PHOENIX — A bill advancing rapidly through the Arizona state legislature would impose new requirements for adult content uploaded online, including seemingly contradictory provisions that could effectively make it impossible for adult sites to operate in the state.
Riding the current legislative trend aimed at addressing AI-generated nonconsensual intimate images, Arizona’s HB 2133, titled the “Protect Act,” seeks to ensure that nude or sexual depictions of individuals, including those generated by AI, cannot be posted without each depicted person’s consent. However, the bill also includes new verification and consent requirements for adult websites.
Under those requirements, adult sites would be required to use “reasonable consent verification methods” to ensure that any individual depicted in sexual material has provided consent. Importantly, it would also require sites to maintain records of such verification for at least seven years, for potential inspection by the state attorney general.
The potential “catch-22” for adult businesses is that the bill defines “reasonable consent verification methods” as including “(i) An affidavit that attests to the consent and age of each depicted person. (ii) A verification through an independent third party. (iii) Any other commercially reasonable method that does not retain identifying information after the verification is complete.”
Since affidavits generally require notarization, the first option would likely prove prohibitively burdensome for all parties involved. Meanwhile, the second and third options seem directly to contradict the requirement to maintain verification records.
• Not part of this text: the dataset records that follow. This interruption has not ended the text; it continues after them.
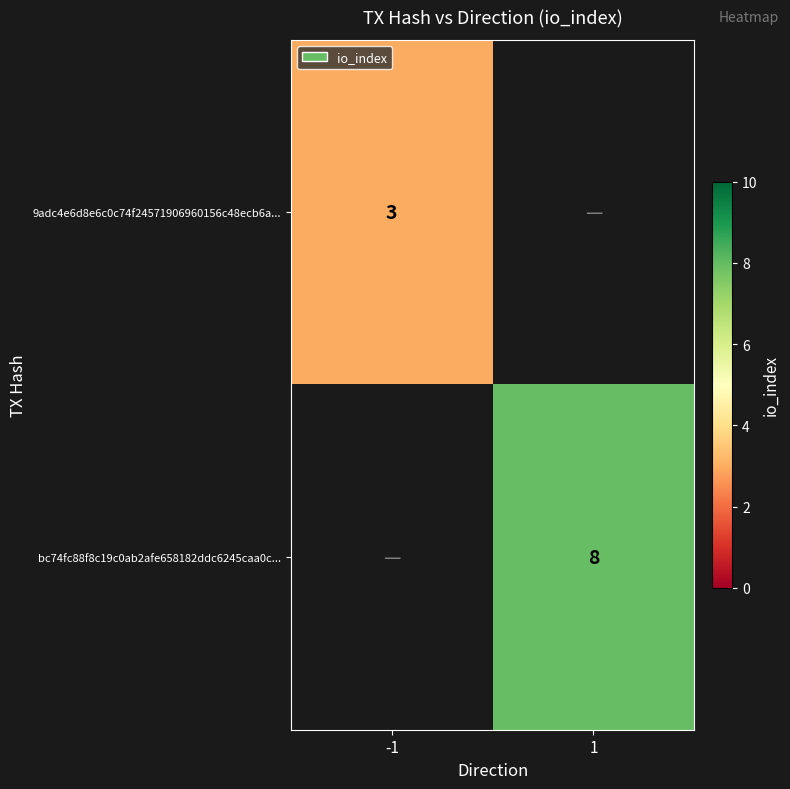

Is it true that bc74fc88f8c19c0ab2afe658182ddc6245caa0c... equals 14 at 1?

False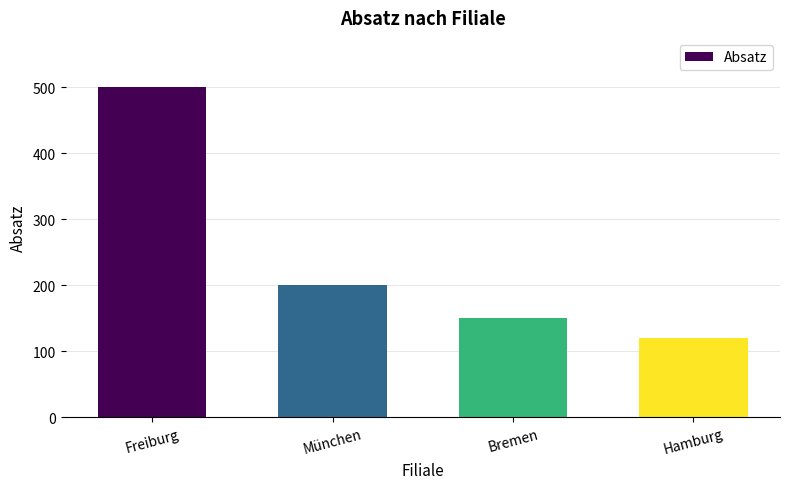

How many series are shown in this chart?

1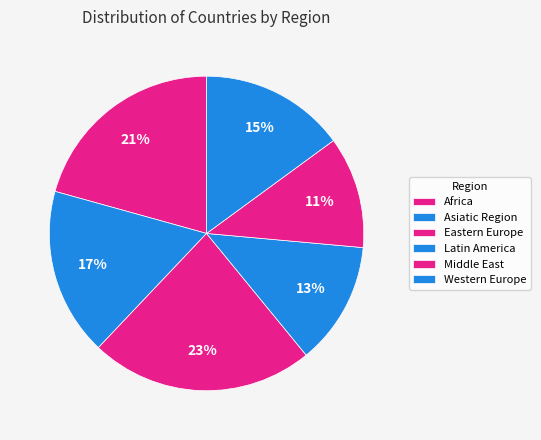

How many slices are in this pie chart?

6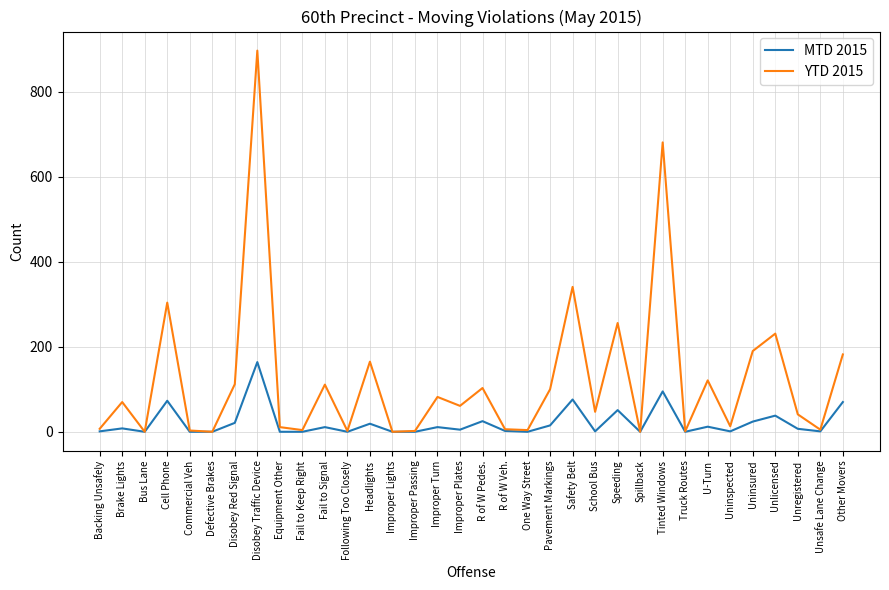

Which series has the widest spread of values?

YTD 2015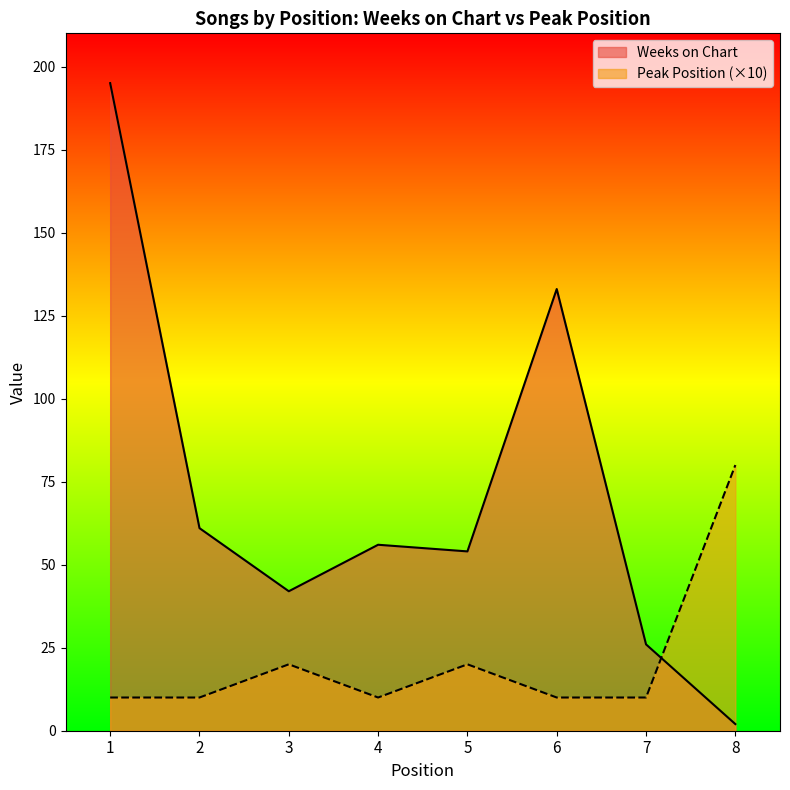

Does the chart display data point markers on the line(s)?

No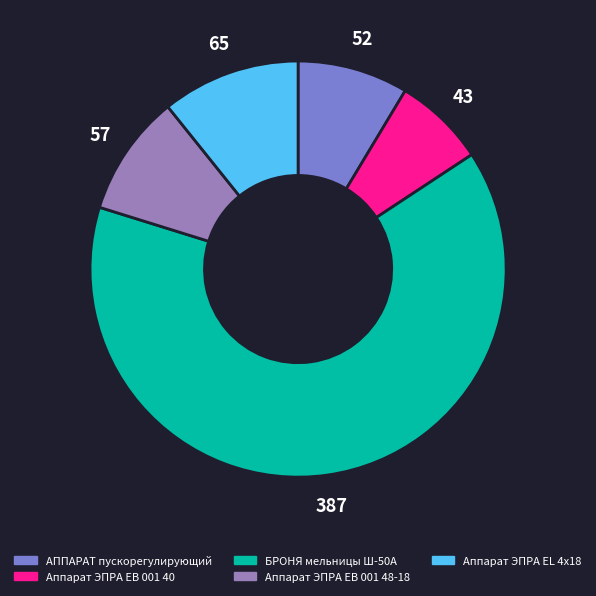

Which slice is the smallest?

Аппарат ЭПРА ЕВ 001 40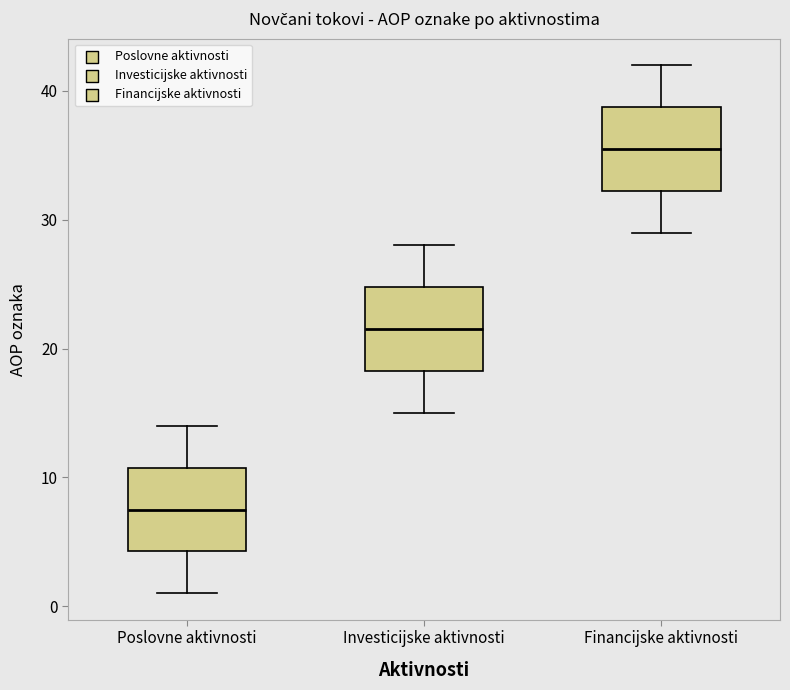

Which box's median line is the highest?

Financijske aktivnosti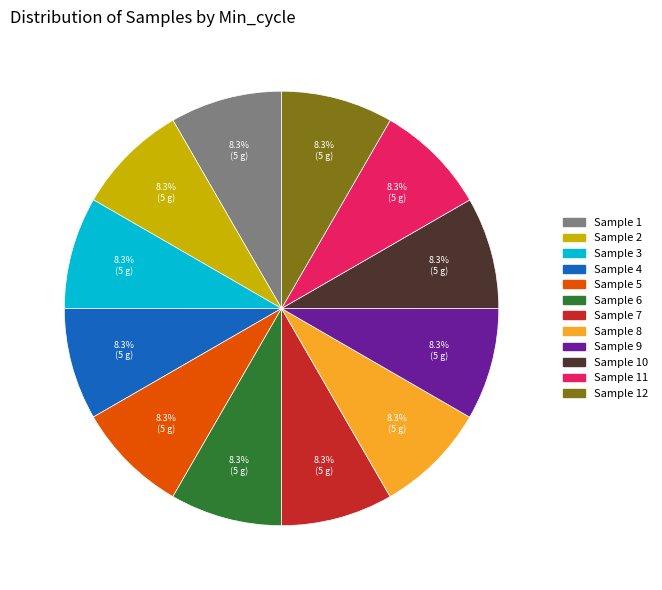

Is the sum of Sample 6 and Sample 5 greater than half?

No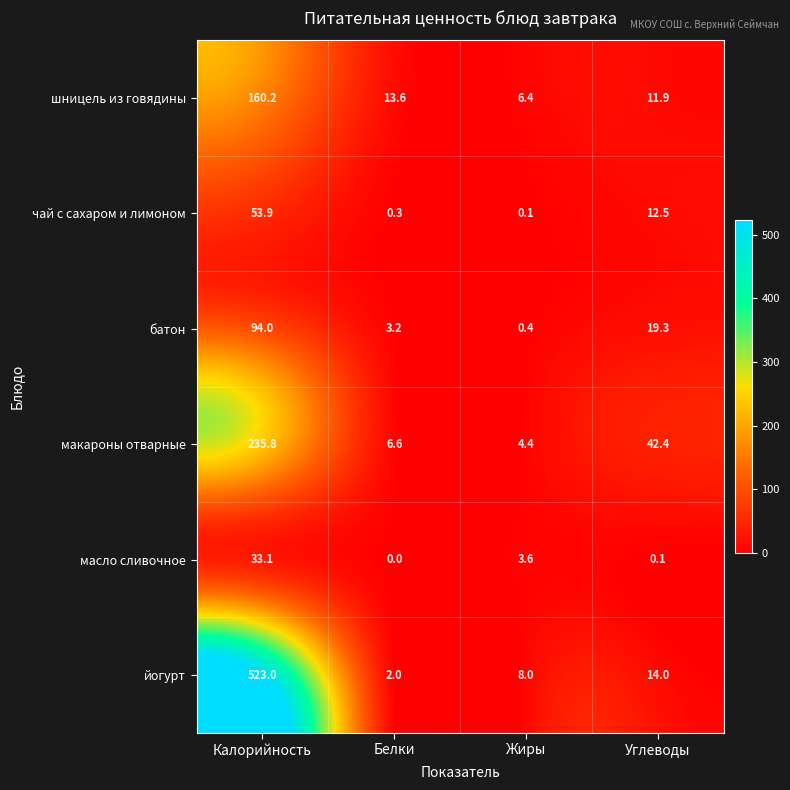

What is the difference between the highest and lowest values at Белки?

13.6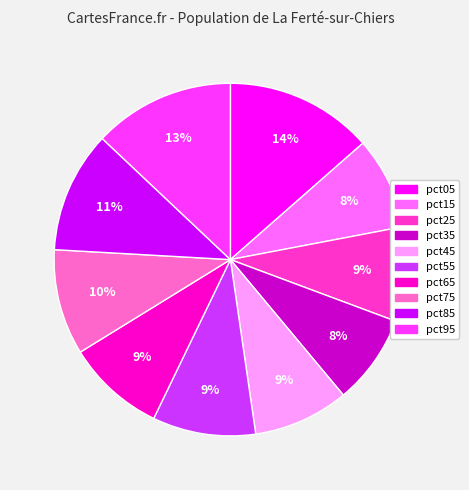

Does pct65 represent more than half of the total?

No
Free Speech Coalition Director of Public Policy Mike Stabile told XBIZ, “It gives us three options for compliance, none of which make any sense. We either have to get notary documents or work through third parties or other methods that don’t keep information — even though we later have to have that information to prove we verified.”
FSC previously sounded the alarm about the bill, likening it to other “consent minefields” such as North Carolina’s “Prevent Sexual Exploitation of Women and Minors Act,” which effectively invalidates model contracts, and Alabama’s HB 164, which — like the Arizona bill — mandates that model releases must be notarized.
Should the bill become law, sites that fail to obtain “verified” consent would be subject to a civil penalty of $10,000 per day, plus damages and attorney fees.
The bill has now passed the Arizona House of Representatives, and has been transmitted to the state Senate.